### [Instructions]
**1)** In the memoir about discovering music, what song did the writer hear in 1967 that "changed forever" their life?
**2)** Pick up the memoir about discovering music after its last sentence and continue it in the same voice.

### [Passage shown]
I had discovered music only the previous year — discovered it, in the sense of getting how good it could be. I was 10.

I had been listening to pop music starting, more or less, in 1965. The Beatles, the Stones’ “Satisfaction”, Herman’s Hermit’s “Henry the Eighth”, I remember liking them, but liking them the way I liked good TV, like the Addams Family. It wasn’t ART. The next year I got into the Monkees, which was music made for my 8-year-old ears. And was perfectly consumable TV.

But in ’67 I heard “Within You Without You” and life was changed forever. This was pop music blended with ART.

I began to sleep with an AM clock radio next to my head, tuned to WFIL and WIBG. I have memories of pop music breaking into my dreams. Motown bled into the Fabs bled into plain old pop music bled into Stax-Volt. I was waking up. In the winter of 67/68 I heard Otis Redding’s “(Sittin’ On) The Dock of the Bay”.

But in May of 1968, shortly after the assassination of Martin Luther King, there was a voice that I’ve never gotten over. And she instructed me to Think.

Think I did.

 

I grew up in southwestern New Jersey, across the river from Philadelphia — an RCA boy. When my parents and brother first came to this country, they lived in an apartment on Mickle St. in Camden, a short walk to RCA. My brother Bob was born when they lived in a slightly bigger apartment on Highland Ave, in Pennsauken. But by the time I came along they lived in their first house in the Haddonleigh section of Haddon Township, two towns east of Camden — this took them about five years. But my uncle, aunt and cousin continued to live in Camden for another 15 years.

And for most of the 60s we would go into Camden on Saturday — and by the 60s, Camden was almost entirely black. My brother and I would play with the neighborhood kids. If you had asked me what the difference was between them and us, I might have said they were black, but it wasn’t really in my awareness that there was any difference. Our house was nice, but we had so little money that all of the socioeconomic ramifications were outside my thinking.

### [Supplied records]
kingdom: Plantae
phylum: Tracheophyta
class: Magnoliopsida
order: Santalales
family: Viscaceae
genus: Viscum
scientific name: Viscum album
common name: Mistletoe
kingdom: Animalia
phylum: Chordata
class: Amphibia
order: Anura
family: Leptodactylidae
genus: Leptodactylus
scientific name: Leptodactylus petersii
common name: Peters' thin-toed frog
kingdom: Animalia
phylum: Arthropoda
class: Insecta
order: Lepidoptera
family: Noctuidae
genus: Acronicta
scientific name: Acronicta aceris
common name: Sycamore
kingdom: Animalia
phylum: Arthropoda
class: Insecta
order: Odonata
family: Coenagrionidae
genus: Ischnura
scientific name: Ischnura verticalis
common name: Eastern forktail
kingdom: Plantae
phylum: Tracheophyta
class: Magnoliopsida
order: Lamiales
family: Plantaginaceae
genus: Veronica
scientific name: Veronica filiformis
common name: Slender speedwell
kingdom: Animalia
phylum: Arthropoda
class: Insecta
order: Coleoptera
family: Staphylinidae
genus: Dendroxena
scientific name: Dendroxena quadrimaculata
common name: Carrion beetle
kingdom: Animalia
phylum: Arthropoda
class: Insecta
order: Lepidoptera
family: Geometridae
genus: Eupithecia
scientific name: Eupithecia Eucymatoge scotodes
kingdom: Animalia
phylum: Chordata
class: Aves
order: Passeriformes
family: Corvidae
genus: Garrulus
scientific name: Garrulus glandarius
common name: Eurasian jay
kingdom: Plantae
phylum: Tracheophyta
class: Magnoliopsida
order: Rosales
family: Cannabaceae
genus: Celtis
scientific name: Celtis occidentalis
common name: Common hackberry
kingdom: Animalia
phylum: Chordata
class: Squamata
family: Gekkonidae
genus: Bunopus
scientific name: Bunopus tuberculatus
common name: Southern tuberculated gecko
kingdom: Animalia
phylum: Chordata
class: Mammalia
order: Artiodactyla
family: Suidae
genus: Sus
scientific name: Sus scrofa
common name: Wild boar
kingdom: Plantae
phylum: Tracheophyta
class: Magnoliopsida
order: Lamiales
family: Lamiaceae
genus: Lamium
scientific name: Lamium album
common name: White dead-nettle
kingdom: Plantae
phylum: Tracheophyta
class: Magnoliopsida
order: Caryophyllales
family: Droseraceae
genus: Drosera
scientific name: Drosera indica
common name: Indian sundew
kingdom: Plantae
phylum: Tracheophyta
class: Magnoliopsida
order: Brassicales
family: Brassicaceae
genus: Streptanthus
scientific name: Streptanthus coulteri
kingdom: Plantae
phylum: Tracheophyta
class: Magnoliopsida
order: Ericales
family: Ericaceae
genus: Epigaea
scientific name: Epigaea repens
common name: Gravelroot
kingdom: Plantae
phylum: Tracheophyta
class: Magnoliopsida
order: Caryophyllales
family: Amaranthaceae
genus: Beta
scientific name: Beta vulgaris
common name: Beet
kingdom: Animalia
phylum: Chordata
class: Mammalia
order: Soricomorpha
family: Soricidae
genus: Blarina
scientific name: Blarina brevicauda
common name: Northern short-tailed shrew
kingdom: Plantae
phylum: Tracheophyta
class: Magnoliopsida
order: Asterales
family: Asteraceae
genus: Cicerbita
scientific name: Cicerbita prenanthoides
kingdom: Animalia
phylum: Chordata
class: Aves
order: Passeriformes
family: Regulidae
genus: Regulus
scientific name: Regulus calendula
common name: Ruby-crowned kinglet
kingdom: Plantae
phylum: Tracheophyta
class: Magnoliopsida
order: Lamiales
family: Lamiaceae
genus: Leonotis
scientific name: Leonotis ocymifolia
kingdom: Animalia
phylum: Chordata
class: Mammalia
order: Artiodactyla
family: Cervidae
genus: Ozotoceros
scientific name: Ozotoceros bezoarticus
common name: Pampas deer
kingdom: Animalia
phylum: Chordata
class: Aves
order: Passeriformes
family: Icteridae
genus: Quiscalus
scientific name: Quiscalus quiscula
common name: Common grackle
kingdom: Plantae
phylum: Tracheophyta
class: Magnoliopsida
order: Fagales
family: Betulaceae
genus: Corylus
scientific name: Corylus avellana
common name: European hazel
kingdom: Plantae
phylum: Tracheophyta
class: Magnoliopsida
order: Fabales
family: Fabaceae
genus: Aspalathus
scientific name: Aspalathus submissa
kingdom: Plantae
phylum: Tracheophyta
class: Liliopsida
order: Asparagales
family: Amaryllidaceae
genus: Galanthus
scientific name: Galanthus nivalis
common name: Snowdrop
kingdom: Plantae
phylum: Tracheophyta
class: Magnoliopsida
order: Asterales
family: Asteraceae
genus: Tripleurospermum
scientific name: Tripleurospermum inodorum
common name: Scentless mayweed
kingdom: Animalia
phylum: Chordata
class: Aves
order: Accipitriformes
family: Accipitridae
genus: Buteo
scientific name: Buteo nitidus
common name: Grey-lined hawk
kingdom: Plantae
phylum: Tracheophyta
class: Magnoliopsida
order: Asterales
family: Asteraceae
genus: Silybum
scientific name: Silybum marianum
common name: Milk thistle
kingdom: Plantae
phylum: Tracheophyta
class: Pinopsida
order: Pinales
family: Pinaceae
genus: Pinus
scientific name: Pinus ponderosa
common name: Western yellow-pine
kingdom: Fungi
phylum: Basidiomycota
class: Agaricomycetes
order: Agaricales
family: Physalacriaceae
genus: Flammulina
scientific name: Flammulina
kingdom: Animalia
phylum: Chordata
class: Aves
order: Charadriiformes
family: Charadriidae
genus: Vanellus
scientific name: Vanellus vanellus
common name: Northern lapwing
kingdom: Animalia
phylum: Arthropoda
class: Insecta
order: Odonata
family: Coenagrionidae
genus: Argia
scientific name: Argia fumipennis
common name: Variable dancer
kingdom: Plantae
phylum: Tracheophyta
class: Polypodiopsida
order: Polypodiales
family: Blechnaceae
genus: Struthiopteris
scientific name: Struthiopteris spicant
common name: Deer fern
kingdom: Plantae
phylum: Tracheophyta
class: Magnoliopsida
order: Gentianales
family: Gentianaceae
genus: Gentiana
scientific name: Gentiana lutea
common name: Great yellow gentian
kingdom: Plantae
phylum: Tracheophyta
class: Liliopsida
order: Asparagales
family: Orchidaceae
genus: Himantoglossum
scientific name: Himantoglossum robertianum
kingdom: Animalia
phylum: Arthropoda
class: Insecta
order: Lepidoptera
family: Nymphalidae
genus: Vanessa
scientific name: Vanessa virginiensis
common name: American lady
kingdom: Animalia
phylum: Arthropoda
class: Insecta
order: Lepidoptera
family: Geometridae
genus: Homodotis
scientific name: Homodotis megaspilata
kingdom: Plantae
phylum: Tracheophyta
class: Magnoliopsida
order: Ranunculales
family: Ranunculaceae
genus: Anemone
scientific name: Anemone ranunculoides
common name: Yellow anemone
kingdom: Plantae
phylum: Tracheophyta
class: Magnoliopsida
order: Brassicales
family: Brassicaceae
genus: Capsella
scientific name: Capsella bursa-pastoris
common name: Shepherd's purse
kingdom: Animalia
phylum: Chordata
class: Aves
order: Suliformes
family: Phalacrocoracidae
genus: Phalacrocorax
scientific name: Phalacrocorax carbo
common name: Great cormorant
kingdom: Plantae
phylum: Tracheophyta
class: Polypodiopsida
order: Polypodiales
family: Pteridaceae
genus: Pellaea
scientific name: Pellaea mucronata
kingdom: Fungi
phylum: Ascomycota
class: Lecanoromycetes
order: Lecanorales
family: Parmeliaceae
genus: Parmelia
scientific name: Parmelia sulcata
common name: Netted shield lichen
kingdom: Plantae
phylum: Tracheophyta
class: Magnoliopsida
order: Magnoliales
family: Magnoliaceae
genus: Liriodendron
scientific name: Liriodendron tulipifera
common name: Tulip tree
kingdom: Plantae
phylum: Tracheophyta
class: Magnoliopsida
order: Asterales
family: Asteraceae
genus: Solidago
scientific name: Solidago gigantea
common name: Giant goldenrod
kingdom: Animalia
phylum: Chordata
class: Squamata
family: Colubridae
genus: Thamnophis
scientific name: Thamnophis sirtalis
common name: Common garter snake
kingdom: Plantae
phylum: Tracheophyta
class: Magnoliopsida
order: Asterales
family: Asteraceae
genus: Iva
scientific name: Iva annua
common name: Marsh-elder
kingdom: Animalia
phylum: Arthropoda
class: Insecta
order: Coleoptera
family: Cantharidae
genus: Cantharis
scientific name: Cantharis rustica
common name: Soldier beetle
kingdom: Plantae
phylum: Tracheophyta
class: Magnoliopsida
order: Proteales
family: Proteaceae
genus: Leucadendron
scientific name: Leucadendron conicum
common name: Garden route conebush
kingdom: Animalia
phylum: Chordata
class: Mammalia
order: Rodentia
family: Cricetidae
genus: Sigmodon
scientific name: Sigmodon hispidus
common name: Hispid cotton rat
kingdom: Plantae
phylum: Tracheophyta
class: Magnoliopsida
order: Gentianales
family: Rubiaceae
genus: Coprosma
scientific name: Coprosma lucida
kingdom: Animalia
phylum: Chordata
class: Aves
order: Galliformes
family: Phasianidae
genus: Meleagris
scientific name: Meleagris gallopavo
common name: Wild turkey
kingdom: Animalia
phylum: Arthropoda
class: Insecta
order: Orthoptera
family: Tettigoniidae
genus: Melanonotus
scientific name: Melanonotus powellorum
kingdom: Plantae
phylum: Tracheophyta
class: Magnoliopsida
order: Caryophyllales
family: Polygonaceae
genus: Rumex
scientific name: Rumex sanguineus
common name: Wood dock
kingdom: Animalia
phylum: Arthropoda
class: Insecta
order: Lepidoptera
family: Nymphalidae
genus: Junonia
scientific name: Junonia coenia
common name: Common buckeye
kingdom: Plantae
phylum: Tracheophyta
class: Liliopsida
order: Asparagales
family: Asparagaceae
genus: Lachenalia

### [Answers to the exercise]
**1)** "Within You Without You."

**2)**
The night Martin Luther King was murdered, we were visiting some people, and I was alone in their kitchen when I heard it on the radio. I didn’t know who he was, but I knew he was important so I went into the living room and told everybody.

And that’s when it happened — when I became conscious that all around me, people were rightly pissed off. I would hear music sung by black people, and it suddenly occurred to me they WERE black, and I wasn’t. I would hear it differently — as theirs, not mine.

And then came Aretha, giving voice — joyful, and angry, and righteous voice — to all of it. And telling me to THINK, think about what I was trying to do to her. And singing it to all of us — FOR all of us. I didn’t personalize it, for whatever reason — maybe being Jewish, which was only became partly normalized in the decade in which I was born, or my parents coming to the US so recently. But I got the point, instantly.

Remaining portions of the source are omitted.